● **REQUIRED ACTION**: From the records below, output exactly the lines running from the line containing "Third octave ->" through the line containing "Przyciski w naszym", and no others.

Segment Open

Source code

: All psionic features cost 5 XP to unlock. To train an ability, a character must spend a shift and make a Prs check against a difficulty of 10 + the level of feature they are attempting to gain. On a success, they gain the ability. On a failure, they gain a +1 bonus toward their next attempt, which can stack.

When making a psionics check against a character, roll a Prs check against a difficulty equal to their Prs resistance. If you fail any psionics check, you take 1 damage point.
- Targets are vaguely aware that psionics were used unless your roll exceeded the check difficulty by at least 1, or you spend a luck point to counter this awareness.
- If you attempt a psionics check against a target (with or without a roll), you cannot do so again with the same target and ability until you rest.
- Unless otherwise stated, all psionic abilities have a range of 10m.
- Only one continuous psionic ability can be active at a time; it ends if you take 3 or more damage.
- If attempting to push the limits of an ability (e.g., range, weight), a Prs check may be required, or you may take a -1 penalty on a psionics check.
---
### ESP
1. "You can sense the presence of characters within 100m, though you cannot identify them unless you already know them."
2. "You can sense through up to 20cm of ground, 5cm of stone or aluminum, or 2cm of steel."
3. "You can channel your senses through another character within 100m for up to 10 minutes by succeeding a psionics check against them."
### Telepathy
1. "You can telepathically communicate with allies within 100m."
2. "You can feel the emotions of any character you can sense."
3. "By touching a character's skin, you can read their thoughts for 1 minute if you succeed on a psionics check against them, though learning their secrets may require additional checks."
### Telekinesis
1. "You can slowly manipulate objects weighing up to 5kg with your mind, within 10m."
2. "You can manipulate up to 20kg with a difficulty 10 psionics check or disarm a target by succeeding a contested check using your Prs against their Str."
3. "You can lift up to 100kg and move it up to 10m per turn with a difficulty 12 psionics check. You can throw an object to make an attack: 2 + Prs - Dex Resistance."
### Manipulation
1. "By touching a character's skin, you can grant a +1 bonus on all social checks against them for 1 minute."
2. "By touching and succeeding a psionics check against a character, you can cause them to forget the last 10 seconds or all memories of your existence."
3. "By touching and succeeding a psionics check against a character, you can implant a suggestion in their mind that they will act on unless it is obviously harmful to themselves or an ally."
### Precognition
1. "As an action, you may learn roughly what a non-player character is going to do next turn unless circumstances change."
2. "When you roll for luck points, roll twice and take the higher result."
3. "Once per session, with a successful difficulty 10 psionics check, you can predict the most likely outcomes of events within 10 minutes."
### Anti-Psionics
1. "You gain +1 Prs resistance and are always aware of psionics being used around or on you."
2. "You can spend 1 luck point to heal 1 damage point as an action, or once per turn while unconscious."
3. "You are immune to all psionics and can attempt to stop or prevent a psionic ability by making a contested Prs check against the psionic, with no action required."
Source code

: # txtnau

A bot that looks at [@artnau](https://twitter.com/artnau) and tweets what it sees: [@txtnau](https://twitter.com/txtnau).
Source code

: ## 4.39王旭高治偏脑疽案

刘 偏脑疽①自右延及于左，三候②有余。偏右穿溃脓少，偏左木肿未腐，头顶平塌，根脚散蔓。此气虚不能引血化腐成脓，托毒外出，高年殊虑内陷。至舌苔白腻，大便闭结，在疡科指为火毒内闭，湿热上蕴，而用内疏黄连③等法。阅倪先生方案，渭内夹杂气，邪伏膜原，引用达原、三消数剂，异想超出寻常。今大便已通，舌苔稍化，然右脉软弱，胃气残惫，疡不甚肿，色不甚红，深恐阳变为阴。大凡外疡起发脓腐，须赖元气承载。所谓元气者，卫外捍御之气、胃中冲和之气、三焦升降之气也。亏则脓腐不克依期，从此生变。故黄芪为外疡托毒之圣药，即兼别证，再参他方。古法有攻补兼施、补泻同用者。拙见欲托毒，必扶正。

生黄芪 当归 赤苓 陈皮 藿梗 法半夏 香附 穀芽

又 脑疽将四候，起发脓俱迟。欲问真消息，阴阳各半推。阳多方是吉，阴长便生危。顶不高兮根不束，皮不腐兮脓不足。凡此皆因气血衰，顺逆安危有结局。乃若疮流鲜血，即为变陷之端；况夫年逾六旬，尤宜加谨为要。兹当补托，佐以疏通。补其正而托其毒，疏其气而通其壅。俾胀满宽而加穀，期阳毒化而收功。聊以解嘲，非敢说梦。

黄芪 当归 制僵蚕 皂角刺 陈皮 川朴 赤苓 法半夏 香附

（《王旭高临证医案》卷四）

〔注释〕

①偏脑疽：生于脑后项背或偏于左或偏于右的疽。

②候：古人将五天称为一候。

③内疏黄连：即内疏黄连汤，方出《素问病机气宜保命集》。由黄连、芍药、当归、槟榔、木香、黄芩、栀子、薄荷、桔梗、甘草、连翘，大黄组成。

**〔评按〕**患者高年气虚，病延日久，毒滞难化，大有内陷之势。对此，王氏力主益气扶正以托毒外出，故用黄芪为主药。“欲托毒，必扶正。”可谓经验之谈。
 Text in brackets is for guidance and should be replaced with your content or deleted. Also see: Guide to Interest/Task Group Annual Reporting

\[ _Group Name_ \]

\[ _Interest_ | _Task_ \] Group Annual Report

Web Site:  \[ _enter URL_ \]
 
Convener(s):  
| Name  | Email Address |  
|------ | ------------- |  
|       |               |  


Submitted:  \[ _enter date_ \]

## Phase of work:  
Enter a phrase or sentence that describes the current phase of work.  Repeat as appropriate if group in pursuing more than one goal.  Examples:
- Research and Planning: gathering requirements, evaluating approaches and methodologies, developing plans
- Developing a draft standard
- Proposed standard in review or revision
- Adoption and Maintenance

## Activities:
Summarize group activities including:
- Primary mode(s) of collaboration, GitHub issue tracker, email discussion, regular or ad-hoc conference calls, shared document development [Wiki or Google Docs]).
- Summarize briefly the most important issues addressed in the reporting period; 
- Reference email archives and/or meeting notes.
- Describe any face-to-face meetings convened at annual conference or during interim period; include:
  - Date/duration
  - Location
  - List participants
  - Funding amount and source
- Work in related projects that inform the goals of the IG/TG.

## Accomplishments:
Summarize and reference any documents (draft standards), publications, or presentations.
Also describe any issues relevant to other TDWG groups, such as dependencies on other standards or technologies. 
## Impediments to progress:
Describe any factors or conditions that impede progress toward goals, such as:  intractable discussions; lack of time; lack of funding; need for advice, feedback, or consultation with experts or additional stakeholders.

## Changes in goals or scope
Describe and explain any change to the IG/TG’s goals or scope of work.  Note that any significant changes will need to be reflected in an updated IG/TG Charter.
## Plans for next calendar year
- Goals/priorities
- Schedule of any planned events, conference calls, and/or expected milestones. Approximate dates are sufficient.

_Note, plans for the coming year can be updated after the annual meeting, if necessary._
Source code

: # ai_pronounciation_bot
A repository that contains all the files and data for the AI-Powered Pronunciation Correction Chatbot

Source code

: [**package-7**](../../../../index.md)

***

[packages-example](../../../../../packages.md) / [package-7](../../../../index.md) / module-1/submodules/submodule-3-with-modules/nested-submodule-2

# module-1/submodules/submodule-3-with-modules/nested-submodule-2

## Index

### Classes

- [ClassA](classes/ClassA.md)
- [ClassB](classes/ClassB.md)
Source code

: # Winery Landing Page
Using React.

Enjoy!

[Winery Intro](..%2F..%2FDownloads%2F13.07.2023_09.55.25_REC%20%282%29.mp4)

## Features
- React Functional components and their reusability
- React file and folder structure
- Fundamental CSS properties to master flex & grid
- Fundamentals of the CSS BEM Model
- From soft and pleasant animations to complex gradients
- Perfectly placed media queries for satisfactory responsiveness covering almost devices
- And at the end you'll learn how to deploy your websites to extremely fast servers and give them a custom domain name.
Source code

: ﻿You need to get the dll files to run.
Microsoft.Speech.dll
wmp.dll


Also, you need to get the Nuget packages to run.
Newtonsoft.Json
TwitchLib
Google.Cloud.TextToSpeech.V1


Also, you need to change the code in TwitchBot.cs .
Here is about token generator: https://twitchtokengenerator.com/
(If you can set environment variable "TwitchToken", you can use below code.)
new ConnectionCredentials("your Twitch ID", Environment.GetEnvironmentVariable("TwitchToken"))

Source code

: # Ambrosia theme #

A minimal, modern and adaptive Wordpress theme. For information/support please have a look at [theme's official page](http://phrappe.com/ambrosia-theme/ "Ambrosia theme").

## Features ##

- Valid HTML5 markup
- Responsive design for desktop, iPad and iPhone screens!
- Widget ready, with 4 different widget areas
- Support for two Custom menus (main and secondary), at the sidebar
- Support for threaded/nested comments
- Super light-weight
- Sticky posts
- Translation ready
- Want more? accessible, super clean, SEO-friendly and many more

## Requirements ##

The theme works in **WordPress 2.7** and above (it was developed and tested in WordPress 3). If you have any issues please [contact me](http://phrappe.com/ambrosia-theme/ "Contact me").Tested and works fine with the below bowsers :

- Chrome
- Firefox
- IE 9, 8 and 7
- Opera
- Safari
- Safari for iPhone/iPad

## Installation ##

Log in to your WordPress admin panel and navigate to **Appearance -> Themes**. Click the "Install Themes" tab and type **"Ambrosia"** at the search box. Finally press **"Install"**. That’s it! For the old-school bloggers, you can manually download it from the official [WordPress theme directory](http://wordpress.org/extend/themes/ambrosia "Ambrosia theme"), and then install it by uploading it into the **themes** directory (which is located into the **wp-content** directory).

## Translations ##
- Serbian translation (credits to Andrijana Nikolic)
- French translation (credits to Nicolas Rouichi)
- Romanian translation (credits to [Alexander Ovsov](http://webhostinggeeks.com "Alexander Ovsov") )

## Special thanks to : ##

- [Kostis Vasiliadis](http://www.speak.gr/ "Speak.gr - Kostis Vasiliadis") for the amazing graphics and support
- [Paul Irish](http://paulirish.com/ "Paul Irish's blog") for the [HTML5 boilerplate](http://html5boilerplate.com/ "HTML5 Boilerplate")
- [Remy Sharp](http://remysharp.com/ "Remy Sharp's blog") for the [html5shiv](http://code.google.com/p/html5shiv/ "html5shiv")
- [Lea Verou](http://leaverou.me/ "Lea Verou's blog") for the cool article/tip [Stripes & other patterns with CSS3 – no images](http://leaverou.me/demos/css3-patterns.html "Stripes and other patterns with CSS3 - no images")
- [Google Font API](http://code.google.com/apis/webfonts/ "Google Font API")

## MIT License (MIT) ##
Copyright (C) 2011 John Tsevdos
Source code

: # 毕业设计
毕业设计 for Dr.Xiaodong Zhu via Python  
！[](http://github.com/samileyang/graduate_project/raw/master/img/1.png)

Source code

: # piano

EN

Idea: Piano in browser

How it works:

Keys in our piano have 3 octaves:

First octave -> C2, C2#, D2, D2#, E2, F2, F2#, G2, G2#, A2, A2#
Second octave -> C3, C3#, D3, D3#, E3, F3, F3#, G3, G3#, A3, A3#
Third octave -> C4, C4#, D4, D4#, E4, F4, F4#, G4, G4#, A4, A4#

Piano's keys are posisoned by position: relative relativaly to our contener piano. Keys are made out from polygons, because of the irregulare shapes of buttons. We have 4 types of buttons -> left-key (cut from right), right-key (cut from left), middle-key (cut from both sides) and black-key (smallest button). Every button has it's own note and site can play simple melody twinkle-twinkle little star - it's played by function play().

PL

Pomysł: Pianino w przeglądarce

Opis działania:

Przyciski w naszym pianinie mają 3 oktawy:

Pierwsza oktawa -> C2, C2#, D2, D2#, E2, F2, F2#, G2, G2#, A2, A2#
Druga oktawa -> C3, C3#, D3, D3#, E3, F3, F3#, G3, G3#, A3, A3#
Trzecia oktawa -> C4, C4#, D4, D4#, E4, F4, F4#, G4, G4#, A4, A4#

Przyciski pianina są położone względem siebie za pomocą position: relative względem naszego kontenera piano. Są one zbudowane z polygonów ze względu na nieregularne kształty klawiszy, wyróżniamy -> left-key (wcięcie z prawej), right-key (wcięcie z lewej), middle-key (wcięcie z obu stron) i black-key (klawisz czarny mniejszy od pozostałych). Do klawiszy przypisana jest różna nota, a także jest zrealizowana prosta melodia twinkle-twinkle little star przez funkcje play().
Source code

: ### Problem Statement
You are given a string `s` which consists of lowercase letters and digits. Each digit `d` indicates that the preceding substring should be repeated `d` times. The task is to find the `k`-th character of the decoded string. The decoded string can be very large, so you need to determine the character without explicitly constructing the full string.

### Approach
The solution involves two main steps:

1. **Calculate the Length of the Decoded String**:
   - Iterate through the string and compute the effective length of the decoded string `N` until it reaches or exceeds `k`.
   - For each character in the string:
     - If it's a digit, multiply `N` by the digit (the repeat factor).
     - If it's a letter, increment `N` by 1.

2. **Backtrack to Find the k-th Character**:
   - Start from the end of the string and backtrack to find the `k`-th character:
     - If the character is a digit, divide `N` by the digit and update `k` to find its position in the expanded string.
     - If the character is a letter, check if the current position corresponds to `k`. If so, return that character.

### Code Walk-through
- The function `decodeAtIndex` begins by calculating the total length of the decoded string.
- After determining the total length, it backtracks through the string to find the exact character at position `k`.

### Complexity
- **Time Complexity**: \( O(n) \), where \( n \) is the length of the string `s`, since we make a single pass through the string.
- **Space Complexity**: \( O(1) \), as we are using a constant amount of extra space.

Segment Closed

● **RESPONSE TO THIS TASK**:
Third octave -> C4, C4#, D4, D4#, E4, F4, F4#, G4, G4#, A4, A4#

Piano's keys are posisoned by position: relative relativaly to our contener piano. Keys are made out from polygons, because of the irregulare shapes of buttons. We have 4 types of buttons -> left-key (cut from right), right-key (cut from left), middle-key (cut from both sides) and black-key (smallest button). Every button has it's own note and site can play simple melody twinkle-twinkle little star - it's played by function play().

PL

Pomysł: Pianino w przeglądarce

Opis działania:

Przyciski w naszym pianinie mają 3 oktawy:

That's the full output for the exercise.